• _INSTRUCTIONS TO FOLLOW_
First find the line with "right elbow: (473, 515)" in the entries below, then set down exactly every line through the line with "left hip: (341, 341)", that line included.

(Stored records)
[Start of section]
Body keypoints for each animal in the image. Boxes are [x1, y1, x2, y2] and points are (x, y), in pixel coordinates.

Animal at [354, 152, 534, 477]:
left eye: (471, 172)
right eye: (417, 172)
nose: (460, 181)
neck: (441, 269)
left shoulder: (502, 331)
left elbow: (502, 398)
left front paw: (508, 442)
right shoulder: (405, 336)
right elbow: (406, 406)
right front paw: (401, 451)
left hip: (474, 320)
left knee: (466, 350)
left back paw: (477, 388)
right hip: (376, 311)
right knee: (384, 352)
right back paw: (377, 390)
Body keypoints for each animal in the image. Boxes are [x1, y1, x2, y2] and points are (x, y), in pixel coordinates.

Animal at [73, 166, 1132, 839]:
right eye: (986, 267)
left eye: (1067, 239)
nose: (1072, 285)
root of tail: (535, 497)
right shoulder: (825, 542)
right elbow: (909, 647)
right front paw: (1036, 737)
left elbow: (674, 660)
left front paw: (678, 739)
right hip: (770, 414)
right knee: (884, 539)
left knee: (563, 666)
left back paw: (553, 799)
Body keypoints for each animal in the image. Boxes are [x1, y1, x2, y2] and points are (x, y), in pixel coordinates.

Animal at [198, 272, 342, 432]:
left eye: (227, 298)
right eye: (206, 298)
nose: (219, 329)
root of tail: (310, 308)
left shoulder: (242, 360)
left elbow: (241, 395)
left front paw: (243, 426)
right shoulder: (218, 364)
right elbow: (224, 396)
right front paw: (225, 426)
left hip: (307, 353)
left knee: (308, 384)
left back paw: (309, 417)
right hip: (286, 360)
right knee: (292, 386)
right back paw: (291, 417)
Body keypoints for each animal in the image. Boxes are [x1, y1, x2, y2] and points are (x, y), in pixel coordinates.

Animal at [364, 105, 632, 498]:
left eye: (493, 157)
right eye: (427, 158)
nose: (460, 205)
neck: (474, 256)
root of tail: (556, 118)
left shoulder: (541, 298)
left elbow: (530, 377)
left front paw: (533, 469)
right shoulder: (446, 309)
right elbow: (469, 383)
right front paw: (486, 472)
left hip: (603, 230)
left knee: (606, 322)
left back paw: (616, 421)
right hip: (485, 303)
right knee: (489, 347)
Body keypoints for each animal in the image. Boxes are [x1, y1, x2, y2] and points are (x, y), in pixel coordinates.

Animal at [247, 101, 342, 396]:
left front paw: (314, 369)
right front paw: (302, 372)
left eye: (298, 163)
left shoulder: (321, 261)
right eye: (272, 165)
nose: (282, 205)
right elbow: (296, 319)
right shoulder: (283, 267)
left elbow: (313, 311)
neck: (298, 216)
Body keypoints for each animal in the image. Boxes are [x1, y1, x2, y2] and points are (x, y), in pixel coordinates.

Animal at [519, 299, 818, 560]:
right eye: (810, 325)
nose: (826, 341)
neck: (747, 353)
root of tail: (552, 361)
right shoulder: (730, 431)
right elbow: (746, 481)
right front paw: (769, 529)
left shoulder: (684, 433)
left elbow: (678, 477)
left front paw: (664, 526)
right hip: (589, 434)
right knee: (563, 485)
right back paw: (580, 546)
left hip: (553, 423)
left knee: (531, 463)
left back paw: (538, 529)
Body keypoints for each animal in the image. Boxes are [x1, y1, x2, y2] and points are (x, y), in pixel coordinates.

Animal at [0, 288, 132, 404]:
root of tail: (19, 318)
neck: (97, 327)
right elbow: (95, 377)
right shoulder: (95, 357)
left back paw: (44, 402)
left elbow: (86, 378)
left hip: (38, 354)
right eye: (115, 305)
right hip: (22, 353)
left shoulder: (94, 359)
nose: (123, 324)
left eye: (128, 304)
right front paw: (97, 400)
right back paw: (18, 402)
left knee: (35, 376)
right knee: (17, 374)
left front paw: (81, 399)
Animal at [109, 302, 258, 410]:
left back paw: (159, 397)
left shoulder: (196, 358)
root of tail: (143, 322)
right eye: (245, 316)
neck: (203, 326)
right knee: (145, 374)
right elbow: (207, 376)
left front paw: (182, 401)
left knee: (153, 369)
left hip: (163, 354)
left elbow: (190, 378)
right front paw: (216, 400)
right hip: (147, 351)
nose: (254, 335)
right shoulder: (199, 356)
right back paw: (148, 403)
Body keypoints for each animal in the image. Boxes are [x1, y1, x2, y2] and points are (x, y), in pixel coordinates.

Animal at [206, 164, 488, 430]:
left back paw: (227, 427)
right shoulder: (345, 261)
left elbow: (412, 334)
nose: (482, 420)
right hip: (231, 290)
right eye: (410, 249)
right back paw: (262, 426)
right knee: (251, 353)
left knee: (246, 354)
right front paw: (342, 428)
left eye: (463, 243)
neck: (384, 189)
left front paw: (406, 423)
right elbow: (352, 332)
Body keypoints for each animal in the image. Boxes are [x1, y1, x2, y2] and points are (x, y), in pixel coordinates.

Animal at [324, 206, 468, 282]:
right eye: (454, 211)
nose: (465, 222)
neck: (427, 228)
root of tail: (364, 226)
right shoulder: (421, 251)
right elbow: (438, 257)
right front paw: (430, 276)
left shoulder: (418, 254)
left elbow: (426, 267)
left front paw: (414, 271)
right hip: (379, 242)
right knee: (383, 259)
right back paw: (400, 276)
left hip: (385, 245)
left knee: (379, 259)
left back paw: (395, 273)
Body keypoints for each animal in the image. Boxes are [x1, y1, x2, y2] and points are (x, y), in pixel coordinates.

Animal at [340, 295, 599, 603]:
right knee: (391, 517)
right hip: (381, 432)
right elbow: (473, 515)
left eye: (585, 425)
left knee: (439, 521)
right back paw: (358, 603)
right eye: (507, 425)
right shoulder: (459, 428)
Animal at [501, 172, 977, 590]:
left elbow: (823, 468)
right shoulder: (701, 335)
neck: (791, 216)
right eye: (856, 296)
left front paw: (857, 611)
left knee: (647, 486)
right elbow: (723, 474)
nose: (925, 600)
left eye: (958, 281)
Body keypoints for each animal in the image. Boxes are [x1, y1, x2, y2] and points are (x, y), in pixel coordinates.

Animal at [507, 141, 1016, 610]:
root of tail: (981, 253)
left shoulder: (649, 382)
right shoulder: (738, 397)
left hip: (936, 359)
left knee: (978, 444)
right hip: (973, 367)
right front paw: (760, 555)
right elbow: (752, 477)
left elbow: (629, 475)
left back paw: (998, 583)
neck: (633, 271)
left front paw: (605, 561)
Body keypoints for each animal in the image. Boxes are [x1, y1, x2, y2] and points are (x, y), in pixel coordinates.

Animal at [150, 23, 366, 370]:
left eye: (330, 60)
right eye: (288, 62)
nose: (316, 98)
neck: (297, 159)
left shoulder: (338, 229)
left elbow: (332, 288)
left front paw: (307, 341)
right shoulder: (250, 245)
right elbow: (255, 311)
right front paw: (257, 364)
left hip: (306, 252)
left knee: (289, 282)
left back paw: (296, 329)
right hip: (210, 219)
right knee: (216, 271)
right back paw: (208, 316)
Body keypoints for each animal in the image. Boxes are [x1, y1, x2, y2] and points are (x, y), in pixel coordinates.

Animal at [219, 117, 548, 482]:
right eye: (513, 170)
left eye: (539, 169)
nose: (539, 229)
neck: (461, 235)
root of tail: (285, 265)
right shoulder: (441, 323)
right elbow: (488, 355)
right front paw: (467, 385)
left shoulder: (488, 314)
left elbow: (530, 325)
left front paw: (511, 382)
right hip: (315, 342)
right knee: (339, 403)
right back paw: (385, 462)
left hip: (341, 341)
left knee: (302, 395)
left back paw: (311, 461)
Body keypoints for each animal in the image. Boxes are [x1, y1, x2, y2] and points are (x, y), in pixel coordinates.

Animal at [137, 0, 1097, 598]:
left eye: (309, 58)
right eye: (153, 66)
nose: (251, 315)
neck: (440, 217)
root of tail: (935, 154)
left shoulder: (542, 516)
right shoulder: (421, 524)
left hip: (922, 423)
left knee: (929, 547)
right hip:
[End of section]
• _TASK RESULT_
right elbow: (473, 515)
left eye: (585, 425)
left knee: (439, 521)
right back paw: (358, 603)
right eye: (507, 425)
right shoulder: (459, 428)
Animal at [501, 172, 977, 590]:
left elbow: (823, 468)
right shoulder: (701, 335)
neck: (791, 216)
right eye: (856, 296)
left front paw: (857, 611)
left knee: (647, 486)
right elbow: (723, 474)
nose: (925, 600)
left eye: (958, 281)
Body keypoints for each animal in the image. Boxes are [x1, y1, x2, y2] and points are (x, y), in pixel coordinates.

Animal at [507, 141, 1016, 610]:
root of tail: (981, 253)
left shoulder: (649, 382)
right shoulder: (738, 397)
left hip: (936, 359)
left knee: (978, 444)
right hip: (973, 367)
right front paw: (760, 555)
right elbow: (752, 477)
left elbow: (629, 475)
left back paw: (998, 583)
neck: (633, 271)
left front paw: (605, 561)
Body keypoints for each animal in the image. Boxes are [x1, y1, x2, y2] and points are (x, y), in pixel coordinates.

Animal at [150, 23, 366, 370]:
left eye: (330, 60)
right eye: (288, 62)
nose: (316, 98)
neck: (297, 159)
left shoulder: (338, 229)
left elbow: (332, 288)
left front paw: (307, 341)
right shoulder: (250, 245)
right elbow: (255, 311)
right front paw: (257, 364)
left hip: (306, 252)
left knee: (289, 282)
left back paw: (296, 329)
right hip: (210, 219)
right knee: (216, 271)
right back paw: (208, 316)
Body keypoints for each animal in the image. Boxes are [x1, y1, x2, y2] and points are (x, y), in pixel coordinates.

Animal at [219, 117, 548, 482]:
right eye: (513, 170)
left eye: (539, 169)
nose: (539, 229)
neck: (461, 235)
root of tail: (285, 265)
right shoulder: (441, 323)
right elbow: (488, 355)
right front paw: (467, 385)
left shoulder: (488, 314)
left elbow: (530, 325)
left front paw: (511, 382)
right hip: (315, 342)
right knee: (339, 403)
right back paw: (385, 462)
left hip: (341, 341)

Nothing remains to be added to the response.